Maria Judite de Carvalho deu voz aos múltiplos factos de que se compõe o quotidiano (socialmente hostil), movendo-se na vida em acções simples e densas de sentidos, construídos com implícitos e insinuações. Sob a aparente superficialidade quotidiana ocultam-se as forças que estimulam e organizam a sua escrita, clara e contundente, com uma sóbria margem metafórica: as pequenas ambições, o desencanto calado, a solidão e a angústia, a falência do amor, da esperança e dos projectos, a experiência da incomunicabilidade, o tempo que fluí para nunca mais, o declínio e a velhice – tudo projectado num cenário marcadamente feminino. Mas também a morte que obsessivamente se anuncia – desde a colectânea de contos com que em 1959 se estreia em livro, com reconhecimento imediato da crítica: Tanta Gente, Mariana…: «Mas hoje são 20 de Janeiro e daqui a três ou quatro meses começo a esperar a morte».

Seguiu-se Palavras Poupadas (1961), um título que quadraria bem praticamente a toda a sua obra ficcional, abrangendo o romance, a novela, mas sobretudo o conto, e dominada pela arte da economia, apreciável em colectâneas como Paisagem sem Barcos (1963), Flores ao Telefone (1968), Os Idólatras (1969) ou Tempo de Mercês (1973).

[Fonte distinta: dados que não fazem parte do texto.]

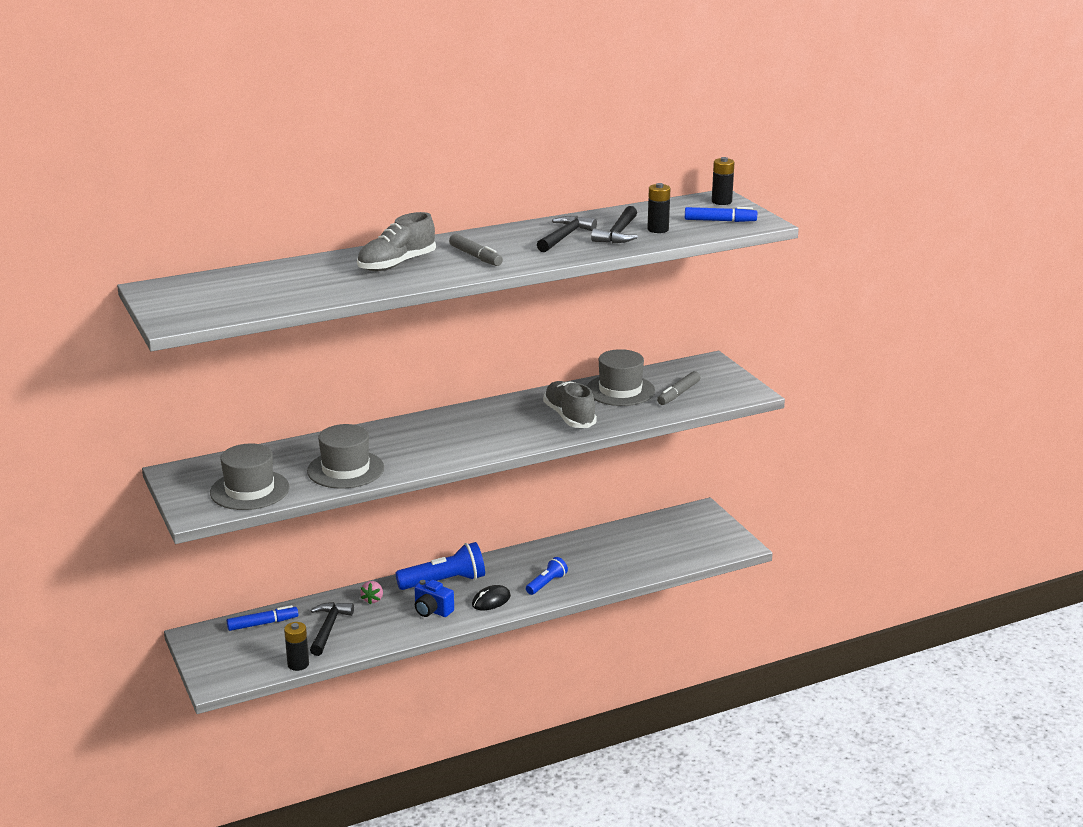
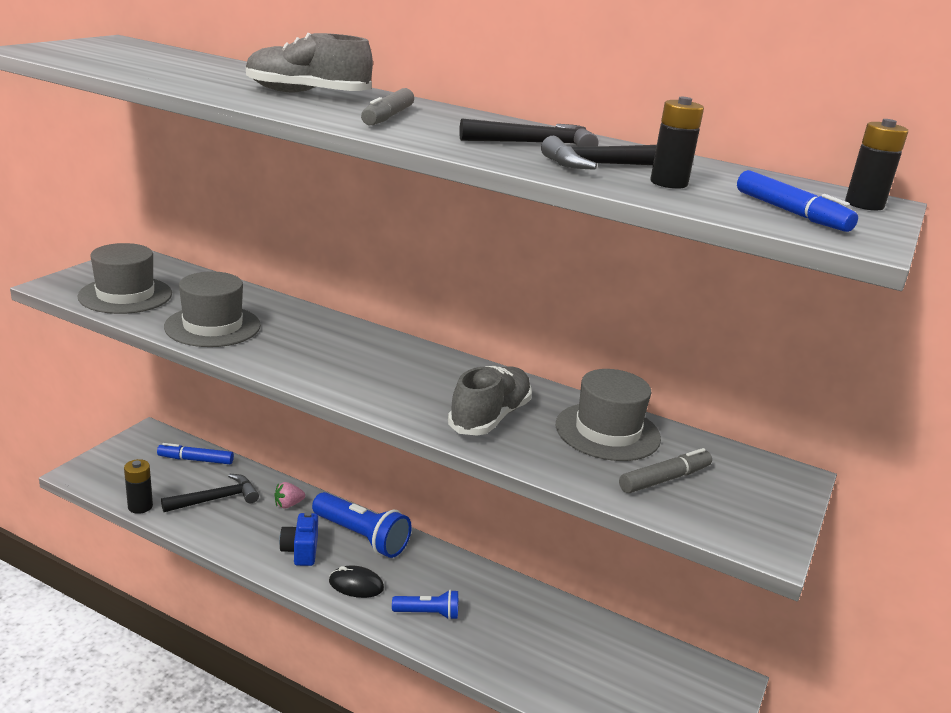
camera: 50 degrees right, 0 degrees up
blue marker [227,605,298,631] -> blue marker turned 150 degrees clockwise [157,443,234,464]
grey marker [657,371,700,405] -> grey marker turned 150 degrees clockwise [619,448,712,493]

Por ocasião da atribuição do Prémio Camilo Castelo Branco da Sociedade Portuguesa de Autores, em 1961, disse desconhecer a escola a que pertencia, «nem de tal me ocupo. Creio que sou por natureza humana e por formação de gosto anti-romântica». Tanto assim que n’A Janela Fingida (1975), uma selecção de crónicas publicadas no Diário de Lisboa, fez notar que «o coração [diz o Cândido Figueiredo] é um órgão musculoso, centro da circulação do sangue. Mais nada». Preservado de sentimentalismos, avesso a queixas indiscretas, o seu modo de narrar, a um tempo fluído e incisivo, esconde mal uma vida com sequelas de infelicidade. «Não foi boa, não» – reconheceu.